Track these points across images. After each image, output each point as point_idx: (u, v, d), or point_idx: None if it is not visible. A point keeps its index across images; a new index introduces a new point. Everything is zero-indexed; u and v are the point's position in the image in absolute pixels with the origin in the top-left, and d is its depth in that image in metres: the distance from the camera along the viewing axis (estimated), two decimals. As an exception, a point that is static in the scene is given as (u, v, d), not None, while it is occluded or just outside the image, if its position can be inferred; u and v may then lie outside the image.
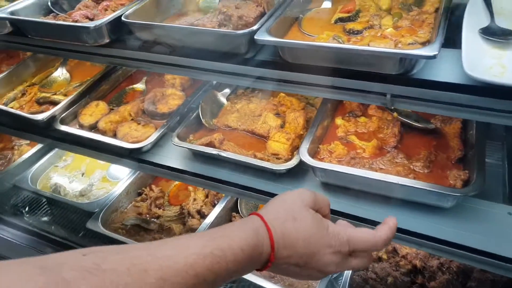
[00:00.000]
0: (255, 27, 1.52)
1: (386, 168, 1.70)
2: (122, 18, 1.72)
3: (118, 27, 1.79)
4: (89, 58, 1.94)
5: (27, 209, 2.88)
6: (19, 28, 2.00)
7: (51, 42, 1.95)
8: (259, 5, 1.71)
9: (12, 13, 1.94)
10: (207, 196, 2.84)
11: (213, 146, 1.99)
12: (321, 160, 1.80)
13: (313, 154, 1.80)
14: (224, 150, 1.95)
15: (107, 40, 1.78)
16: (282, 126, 2.07)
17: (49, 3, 2.09)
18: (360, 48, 1.36)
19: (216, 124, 2.22)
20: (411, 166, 1.68)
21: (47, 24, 1.81)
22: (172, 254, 0.84)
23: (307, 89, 1.56)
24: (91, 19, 1.98)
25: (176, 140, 2.02)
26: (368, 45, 1.45)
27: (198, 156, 2.02)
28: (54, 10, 2.07)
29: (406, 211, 1.59)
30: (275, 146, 1.93)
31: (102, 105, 2.45)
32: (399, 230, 1.50)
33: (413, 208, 1.59)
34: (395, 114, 1.93)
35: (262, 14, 1.67)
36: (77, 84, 2.73)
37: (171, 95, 2.42)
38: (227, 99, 2.38)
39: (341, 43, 1.51)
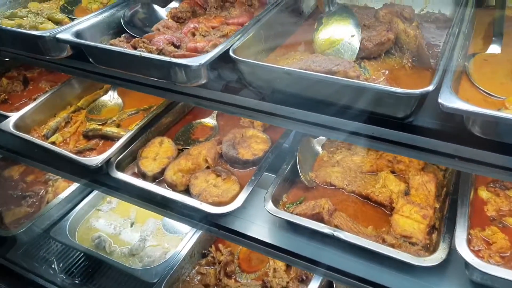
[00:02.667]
0: (430, 87, 1.07)
1: None
2: (231, 54, 1.29)
3: (218, 63, 1.36)
4: (172, 97, 1.51)
5: (61, 265, 2.32)
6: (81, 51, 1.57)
7: (124, 74, 1.52)
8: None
9: (77, 33, 1.51)
10: (288, 265, 2.30)
11: (321, 218, 1.56)
12: (476, 253, 1.35)
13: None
14: (336, 226, 1.52)
15: (204, 81, 1.35)
16: (406, 192, 1.62)
17: (122, 21, 1.66)
18: None
19: (315, 179, 1.78)
20: None
21: (126, 55, 1.37)
22: None
23: (492, 172, 1.12)
24: (177, 46, 1.55)
25: (271, 206, 1.59)
26: None
27: (298, 227, 1.58)
28: (128, 30, 1.64)
29: None
30: (406, 224, 1.48)
31: (168, 144, 2.02)
32: None
33: None
34: None
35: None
36: (133, 112, 2.31)
37: (253, 138, 1.98)
38: (322, 147, 1.95)
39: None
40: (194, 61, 1.26)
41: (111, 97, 2.42)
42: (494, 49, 1.40)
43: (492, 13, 1.57)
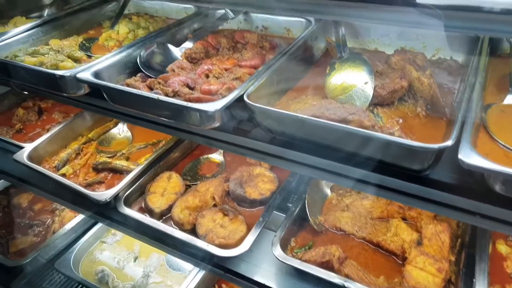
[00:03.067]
0: (449, 142, 1.06)
1: None
2: (246, 100, 1.29)
3: (231, 106, 1.36)
4: (184, 136, 1.52)
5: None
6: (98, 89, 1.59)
7: (139, 113, 1.53)
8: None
9: (96, 73, 1.54)
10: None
11: (331, 265, 1.52)
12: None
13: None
14: (347, 275, 1.48)
15: (217, 124, 1.35)
16: (419, 242, 1.58)
17: (138, 61, 1.68)
18: None
19: (324, 223, 1.75)
20: None
21: (143, 97, 1.38)
22: None
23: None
24: (191, 88, 1.56)
25: (279, 252, 1.56)
26: None
27: (307, 275, 1.53)
28: (143, 70, 1.67)
29: None
30: (420, 277, 1.44)
31: (176, 179, 2.01)
32: None
33: None
34: None
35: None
36: (142, 146, 2.32)
37: (260, 176, 1.97)
38: (331, 189, 1.92)
39: None
40: (210, 107, 1.26)
41: (121, 130, 2.44)
42: (511, 99, 1.39)
43: (506, 61, 1.56)
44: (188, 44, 1.89)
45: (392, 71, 1.51)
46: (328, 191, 1.91)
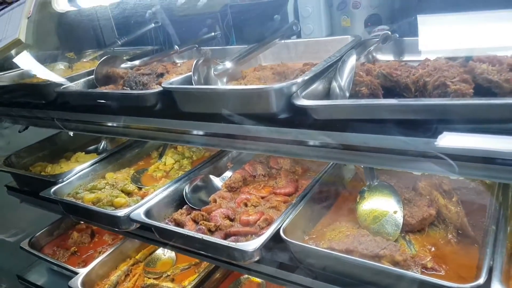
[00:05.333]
0: (481, 280, 1.10)
1: None
2: (282, 235, 1.41)
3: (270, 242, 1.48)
4: (229, 268, 1.63)
5: None
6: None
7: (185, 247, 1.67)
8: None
9: (147, 212, 1.73)
10: None
11: None
12: None
13: None
14: None
15: (257, 258, 1.45)
16: None
17: (184, 195, 1.87)
18: None
19: None
20: None
21: (189, 237, 1.53)
22: None
23: None
24: (232, 219, 1.71)
25: None
26: None
27: None
28: (188, 203, 1.84)
29: None
30: None
31: (218, 304, 2.07)
32: None
33: None
34: None
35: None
36: (185, 267, 2.43)
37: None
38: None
39: None
40: (249, 246, 1.39)
41: (165, 251, 2.58)
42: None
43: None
44: (228, 174, 2.08)
45: (420, 198, 1.60)
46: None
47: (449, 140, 1.03)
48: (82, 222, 2.06)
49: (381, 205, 1.59)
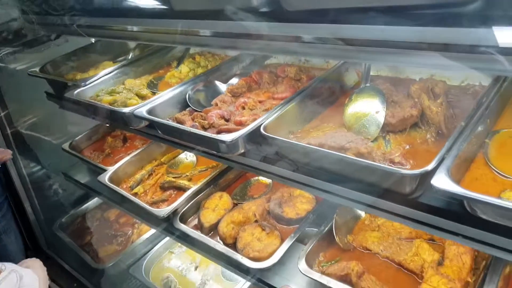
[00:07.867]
0: (429, 167, 1.16)
1: None
2: (261, 131, 1.52)
3: (255, 137, 1.59)
4: (221, 161, 1.79)
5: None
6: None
7: (182, 142, 1.84)
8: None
9: (150, 110, 1.89)
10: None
11: (349, 280, 1.63)
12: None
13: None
14: (363, 288, 1.58)
15: (242, 151, 1.59)
16: (440, 262, 1.62)
17: (186, 98, 2.01)
18: None
19: (352, 242, 1.86)
20: None
21: (180, 130, 1.69)
22: None
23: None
24: (227, 120, 1.83)
25: (303, 266, 1.71)
26: None
27: (328, 288, 1.67)
28: (190, 105, 1.99)
29: None
30: (432, 296, 1.49)
31: (226, 198, 2.28)
32: None
33: None
34: None
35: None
36: (203, 169, 2.64)
37: (299, 197, 2.15)
38: (366, 211, 2.02)
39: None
40: (227, 137, 1.51)
41: (188, 155, 2.80)
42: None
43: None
44: (234, 80, 2.17)
45: (406, 100, 1.62)
46: (362, 213, 2.01)
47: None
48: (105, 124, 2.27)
+++
▶ _Exercise aim_: Write out the listing above again, exactly, but with no pictures in the copy.

▶ _Reply to the task_:
Track these points across images. After each image, output each point as point_idx: (u, v, d), or point_idx: None if it is not visible. A point keeps its index across images; a new index introduces a new point. Everything is zero-indexed; u and v are the point's position in the image in absolute pixels with the origin in the top-left, and d is its depth in that image in metres: the distance from the camera along the viewing axis (estimated), two decimals. As an exception, a point that is static in the scene is given as (u, v, d), not None, while it is occluded or just outside the image, if its position can be inferred; u and v may then lie outside the image.
[00:00.000]
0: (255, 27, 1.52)
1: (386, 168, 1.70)
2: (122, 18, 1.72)
3: (118, 27, 1.79)
4: (89, 58, 1.94)
5: (27, 209, 2.88)
6: (19, 28, 2.00)
7: (51, 42, 1.95)
8: (259, 5, 1.71)
9: (12, 13, 1.94)
10: (207, 196, 2.84)
11: (213, 146, 1.99)
12: (321, 160, 1.80)
13: (313, 154, 1.80)
14: (224, 150, 1.95)
15: (107, 40, 1.78)
16: (282, 126, 2.07)
17: (49, 3, 2.09)
18: (360, 48, 1.36)
19: (216, 124, 2.22)
20: (411, 166, 1.68)
21: (47, 24, 1.81)
22: (172, 254, 0.84)
23: (307, 89, 1.56)
24: (91, 19, 1.98)
25: (176, 140, 2.02)
26: (368, 45, 1.45)
27: (198, 156, 2.02)
28: (54, 10, 2.07)
29: (406, 211, 1.59)
30: (275, 146, 1.93)
31: (102, 105, 2.45)
32: (399, 230, 1.50)
33: (413, 208, 1.59)
34: (395, 114, 1.93)
35: (262, 14, 1.67)
36: (77, 84, 2.73)
37: (171, 95, 2.42)
38: (227, 99, 2.38)
39: (341, 43, 1.51)
[00:02.667]
0: (430, 87, 1.07)
1: None
2: (231, 54, 1.29)
3: (218, 63, 1.36)
4: (172, 97, 1.51)
5: (61, 265, 2.32)
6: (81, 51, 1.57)
7: (124, 74, 1.52)
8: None
9: (77, 33, 1.51)
10: (288, 265, 2.30)
11: (321, 218, 1.56)
12: (476, 253, 1.35)
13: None
14: (336, 226, 1.52)
15: (204, 81, 1.35)
16: (406, 192, 1.62)
17: (122, 21, 1.66)
18: None
19: (315, 179, 1.78)
20: None
21: (126, 55, 1.37)
22: None
23: (492, 172, 1.12)
24: (177, 46, 1.55)
25: (271, 206, 1.59)
26: None
27: (298, 227, 1.58)
28: (128, 30, 1.64)
29: None
30: (406, 224, 1.48)
31: (168, 144, 2.02)
32: None
33: None
34: None
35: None
36: (133, 112, 2.31)
37: (253, 138, 1.98)
38: (322, 147, 1.95)
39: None
40: (194, 61, 1.26)
41: (111, 97, 2.42)
42: (494, 49, 1.40)
43: (492, 13, 1.57)
[00:03.067]
0: (449, 142, 1.06)
1: None
2: (246, 100, 1.29)
3: (231, 106, 1.36)
4: (184, 136, 1.52)
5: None
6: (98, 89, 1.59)
7: (139, 113, 1.53)
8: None
9: (96, 73, 1.54)
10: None
11: (331, 265, 1.52)
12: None
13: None
14: (347, 275, 1.48)
15: (217, 124, 1.35)
16: (419, 242, 1.58)
17: (138, 61, 1.68)
18: None
19: (324, 223, 1.75)
20: None
21: (143, 97, 1.38)
22: None
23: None
24: (191, 88, 1.56)
25: (279, 252, 1.56)
26: None
27: (307, 275, 1.53)
28: (143, 70, 1.67)
29: None
30: (420, 277, 1.44)
31: (176, 179, 2.01)
32: None
33: None
34: None
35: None
36: (142, 146, 2.32)
37: (260, 176, 1.97)
38: (331, 189, 1.92)
39: None
40: (210, 107, 1.26)
41: (121, 130, 2.44)
42: (511, 99, 1.39)
43: (506, 61, 1.56)
44: (188, 44, 1.89)
45: (392, 71, 1.51)
46: (328, 191, 1.91)
[00:05.333]
0: (481, 280, 1.10)
1: None
2: (282, 235, 1.41)
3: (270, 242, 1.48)
4: (229, 268, 1.63)
5: None
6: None
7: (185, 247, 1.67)
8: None
9: (147, 212, 1.73)
10: None
11: None
12: None
13: None
14: None
15: (257, 258, 1.45)
16: None
17: (184, 195, 1.87)
18: None
19: None
20: None
21: (189, 237, 1.53)
22: None
23: None
24: (232, 219, 1.71)
25: None
26: None
27: None
28: (188, 203, 1.84)
29: None
30: None
31: (218, 304, 2.07)
32: None
33: None
34: None
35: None
36: (185, 267, 2.43)
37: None
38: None
39: None
40: (249, 246, 1.39)
41: (165, 251, 2.58)
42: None
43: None
44: (228, 174, 2.08)
45: (420, 198, 1.60)
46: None
47: (449, 140, 1.03)
48: (82, 222, 2.06)
49: (381, 205, 1.59)
[00:07.867]
0: (429, 167, 1.16)
1: None
2: (261, 131, 1.52)
3: (255, 137, 1.59)
4: (221, 161, 1.79)
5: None
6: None
7: (182, 142, 1.84)
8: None
9: (150, 110, 1.89)
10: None
11: (349, 280, 1.63)
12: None
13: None
14: (363, 288, 1.58)
15: (242, 151, 1.59)
16: (440, 262, 1.62)
17: (186, 98, 2.01)
18: None
19: (352, 242, 1.86)
20: None
21: (180, 130, 1.69)
22: None
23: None
24: (227, 120, 1.83)
25: (303, 266, 1.71)
26: None
27: (328, 288, 1.67)
28: (190, 105, 1.99)
29: None
30: (432, 296, 1.49)
31: (226, 198, 2.28)
32: None
33: None
34: None
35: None
36: (203, 169, 2.64)
37: (299, 197, 2.15)
38: (366, 211, 2.02)
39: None
40: (227, 137, 1.51)
41: (188, 155, 2.80)
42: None
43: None
44: (234, 80, 2.17)
45: (406, 100, 1.62)
46: (362, 213, 2.01)
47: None
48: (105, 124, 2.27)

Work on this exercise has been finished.